[Source texts of formatted documents]
--

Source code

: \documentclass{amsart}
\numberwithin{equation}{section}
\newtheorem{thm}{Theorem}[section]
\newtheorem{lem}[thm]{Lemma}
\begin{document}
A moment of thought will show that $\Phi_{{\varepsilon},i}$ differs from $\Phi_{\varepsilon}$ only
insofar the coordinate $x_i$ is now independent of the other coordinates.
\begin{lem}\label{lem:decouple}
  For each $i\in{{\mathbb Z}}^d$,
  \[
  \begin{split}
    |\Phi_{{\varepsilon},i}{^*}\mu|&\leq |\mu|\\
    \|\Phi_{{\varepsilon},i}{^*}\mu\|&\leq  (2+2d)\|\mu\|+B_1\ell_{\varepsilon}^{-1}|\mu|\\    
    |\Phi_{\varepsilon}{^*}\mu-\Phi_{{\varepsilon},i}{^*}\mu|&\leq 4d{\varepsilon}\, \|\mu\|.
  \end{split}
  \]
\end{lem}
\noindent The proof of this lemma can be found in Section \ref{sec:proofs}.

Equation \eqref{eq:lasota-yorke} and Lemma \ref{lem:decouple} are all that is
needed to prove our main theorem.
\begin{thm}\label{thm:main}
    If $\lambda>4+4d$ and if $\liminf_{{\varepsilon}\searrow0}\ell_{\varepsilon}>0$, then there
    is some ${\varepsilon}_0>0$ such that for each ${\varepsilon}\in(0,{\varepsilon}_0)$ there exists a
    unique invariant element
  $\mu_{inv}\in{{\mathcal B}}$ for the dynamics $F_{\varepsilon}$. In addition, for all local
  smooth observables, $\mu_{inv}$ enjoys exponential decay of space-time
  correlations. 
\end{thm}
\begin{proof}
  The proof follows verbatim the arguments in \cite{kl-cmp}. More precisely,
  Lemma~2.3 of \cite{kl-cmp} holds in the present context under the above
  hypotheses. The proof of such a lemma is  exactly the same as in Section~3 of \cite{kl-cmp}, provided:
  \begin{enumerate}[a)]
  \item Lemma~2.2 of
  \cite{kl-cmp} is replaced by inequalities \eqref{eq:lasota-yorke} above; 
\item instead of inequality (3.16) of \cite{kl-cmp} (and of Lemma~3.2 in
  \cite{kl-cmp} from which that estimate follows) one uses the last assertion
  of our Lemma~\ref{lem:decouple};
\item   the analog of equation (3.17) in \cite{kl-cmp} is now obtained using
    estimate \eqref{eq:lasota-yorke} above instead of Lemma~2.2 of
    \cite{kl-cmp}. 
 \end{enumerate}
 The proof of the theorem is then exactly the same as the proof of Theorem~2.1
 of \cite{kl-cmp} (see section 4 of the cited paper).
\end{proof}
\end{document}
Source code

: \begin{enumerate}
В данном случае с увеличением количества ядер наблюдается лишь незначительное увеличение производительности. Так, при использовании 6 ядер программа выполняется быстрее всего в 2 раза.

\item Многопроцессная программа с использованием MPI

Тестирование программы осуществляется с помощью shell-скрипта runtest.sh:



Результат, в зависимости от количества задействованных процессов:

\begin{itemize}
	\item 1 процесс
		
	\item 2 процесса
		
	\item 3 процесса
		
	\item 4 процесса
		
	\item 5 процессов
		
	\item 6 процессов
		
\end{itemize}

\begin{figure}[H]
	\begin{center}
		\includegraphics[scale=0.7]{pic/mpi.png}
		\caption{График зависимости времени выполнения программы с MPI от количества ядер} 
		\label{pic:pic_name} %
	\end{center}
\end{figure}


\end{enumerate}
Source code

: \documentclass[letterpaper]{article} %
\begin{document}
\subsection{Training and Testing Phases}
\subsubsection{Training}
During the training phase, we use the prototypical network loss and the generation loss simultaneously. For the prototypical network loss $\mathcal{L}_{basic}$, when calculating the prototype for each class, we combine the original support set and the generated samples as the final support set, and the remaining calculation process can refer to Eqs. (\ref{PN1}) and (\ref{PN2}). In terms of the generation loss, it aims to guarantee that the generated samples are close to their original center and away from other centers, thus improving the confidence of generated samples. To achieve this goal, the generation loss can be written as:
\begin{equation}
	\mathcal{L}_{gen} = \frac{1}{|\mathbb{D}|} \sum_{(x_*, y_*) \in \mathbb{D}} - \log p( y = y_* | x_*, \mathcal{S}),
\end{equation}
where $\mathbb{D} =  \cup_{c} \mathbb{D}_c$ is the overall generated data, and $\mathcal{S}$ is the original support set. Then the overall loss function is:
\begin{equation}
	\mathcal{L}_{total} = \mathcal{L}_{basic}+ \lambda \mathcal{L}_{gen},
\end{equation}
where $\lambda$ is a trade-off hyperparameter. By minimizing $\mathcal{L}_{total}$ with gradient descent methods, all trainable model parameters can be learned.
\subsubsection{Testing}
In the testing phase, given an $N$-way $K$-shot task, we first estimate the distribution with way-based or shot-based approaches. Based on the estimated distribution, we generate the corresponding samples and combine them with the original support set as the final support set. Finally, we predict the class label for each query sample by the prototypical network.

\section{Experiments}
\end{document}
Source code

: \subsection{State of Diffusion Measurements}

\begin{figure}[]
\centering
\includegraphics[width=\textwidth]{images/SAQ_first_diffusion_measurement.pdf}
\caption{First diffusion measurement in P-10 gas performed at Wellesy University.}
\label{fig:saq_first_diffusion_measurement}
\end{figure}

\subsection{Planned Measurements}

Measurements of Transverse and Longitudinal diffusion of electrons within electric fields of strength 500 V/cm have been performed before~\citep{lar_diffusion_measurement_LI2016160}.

--

INSTRUCTIONS TO FOLLOW - Work through the records line by line, and once you reach the final line, report only how many held "процесса".

RESPONSE - 3